* **Records for this exercise**:
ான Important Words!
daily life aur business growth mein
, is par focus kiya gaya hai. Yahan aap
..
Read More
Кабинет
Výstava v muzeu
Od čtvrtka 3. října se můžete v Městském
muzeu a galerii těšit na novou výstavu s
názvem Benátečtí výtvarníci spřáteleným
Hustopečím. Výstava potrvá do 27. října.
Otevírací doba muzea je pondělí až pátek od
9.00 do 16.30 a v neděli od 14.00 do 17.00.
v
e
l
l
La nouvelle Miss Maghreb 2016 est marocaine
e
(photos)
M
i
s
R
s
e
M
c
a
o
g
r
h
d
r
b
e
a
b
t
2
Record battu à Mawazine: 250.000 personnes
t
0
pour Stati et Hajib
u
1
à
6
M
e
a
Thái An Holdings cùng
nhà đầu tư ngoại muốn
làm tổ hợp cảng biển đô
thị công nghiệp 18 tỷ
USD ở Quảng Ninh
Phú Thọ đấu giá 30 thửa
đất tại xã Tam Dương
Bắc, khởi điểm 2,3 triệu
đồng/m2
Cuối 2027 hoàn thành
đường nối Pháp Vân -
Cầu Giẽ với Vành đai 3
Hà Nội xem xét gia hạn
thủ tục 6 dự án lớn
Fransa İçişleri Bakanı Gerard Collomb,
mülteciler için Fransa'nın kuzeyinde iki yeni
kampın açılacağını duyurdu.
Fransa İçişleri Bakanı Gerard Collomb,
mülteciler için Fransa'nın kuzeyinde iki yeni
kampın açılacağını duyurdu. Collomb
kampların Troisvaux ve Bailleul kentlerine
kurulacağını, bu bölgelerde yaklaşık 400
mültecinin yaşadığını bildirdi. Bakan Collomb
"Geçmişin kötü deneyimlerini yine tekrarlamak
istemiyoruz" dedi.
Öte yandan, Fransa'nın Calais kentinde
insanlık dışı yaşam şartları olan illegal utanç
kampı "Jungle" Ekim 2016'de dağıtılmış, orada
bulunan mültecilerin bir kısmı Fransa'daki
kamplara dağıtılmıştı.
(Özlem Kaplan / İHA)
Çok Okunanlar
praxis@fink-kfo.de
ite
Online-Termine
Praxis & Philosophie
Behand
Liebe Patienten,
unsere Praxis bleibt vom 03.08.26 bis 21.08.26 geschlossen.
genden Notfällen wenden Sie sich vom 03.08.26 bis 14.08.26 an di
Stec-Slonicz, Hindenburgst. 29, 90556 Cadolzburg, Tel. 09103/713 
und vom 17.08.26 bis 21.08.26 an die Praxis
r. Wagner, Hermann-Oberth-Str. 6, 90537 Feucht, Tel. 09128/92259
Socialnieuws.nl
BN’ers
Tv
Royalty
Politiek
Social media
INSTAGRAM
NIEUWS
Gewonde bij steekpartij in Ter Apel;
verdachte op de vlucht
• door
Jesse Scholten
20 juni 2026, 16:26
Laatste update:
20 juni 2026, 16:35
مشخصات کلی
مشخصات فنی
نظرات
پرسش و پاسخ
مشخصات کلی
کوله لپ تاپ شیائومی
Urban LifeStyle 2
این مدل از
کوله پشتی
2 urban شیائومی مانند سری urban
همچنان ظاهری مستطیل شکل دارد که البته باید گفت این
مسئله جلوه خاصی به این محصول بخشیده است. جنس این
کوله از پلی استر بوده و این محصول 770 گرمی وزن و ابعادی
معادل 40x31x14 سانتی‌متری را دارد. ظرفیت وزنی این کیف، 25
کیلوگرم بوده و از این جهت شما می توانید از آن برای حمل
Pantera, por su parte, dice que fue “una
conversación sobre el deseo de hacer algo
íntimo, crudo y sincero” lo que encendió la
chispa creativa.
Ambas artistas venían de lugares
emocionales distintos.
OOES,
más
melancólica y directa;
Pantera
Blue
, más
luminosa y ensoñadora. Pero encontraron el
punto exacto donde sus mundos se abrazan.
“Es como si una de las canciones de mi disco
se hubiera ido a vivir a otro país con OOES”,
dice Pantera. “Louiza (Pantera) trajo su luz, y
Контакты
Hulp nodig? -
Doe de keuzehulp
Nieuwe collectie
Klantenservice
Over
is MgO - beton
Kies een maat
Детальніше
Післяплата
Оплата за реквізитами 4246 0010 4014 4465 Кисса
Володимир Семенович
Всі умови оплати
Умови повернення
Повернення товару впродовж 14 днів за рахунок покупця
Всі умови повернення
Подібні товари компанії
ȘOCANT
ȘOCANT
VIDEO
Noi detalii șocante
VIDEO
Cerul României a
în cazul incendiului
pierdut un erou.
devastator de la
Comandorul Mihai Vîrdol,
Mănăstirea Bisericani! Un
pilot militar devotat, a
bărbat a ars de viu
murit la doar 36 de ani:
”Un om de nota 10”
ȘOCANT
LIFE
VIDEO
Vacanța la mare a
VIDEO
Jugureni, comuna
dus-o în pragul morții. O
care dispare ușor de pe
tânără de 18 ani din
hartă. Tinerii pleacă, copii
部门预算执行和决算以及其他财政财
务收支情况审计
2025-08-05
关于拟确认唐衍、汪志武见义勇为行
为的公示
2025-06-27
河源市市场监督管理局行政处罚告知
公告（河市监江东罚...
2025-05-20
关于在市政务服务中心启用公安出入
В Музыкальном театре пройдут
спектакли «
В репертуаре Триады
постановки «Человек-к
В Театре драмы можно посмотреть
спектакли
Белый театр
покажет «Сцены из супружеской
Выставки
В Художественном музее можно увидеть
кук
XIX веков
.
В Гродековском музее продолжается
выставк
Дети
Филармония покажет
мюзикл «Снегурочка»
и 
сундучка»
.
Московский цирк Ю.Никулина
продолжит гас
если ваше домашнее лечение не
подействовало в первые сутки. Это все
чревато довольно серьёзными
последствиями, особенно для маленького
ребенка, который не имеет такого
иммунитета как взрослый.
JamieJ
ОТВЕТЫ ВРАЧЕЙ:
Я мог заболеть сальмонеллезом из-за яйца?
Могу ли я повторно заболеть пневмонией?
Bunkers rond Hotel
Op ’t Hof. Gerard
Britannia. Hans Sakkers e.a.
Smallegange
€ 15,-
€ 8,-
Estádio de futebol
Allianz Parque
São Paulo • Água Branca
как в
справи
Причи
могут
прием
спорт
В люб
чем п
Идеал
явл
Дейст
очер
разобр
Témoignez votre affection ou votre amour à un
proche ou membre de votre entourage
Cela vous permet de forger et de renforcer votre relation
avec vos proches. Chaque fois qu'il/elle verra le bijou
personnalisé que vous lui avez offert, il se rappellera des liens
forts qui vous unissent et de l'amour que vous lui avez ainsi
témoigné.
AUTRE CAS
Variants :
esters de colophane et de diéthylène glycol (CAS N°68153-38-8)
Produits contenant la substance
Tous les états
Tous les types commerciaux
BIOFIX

* **About this task**: Among the lines above, find the ones containing "votre" and copy them.

* **Task response**:
Témoignez votre affection ou votre amour à un
proche ou membre de votre entourage
Cela vous permet de forger et de renforcer votre relation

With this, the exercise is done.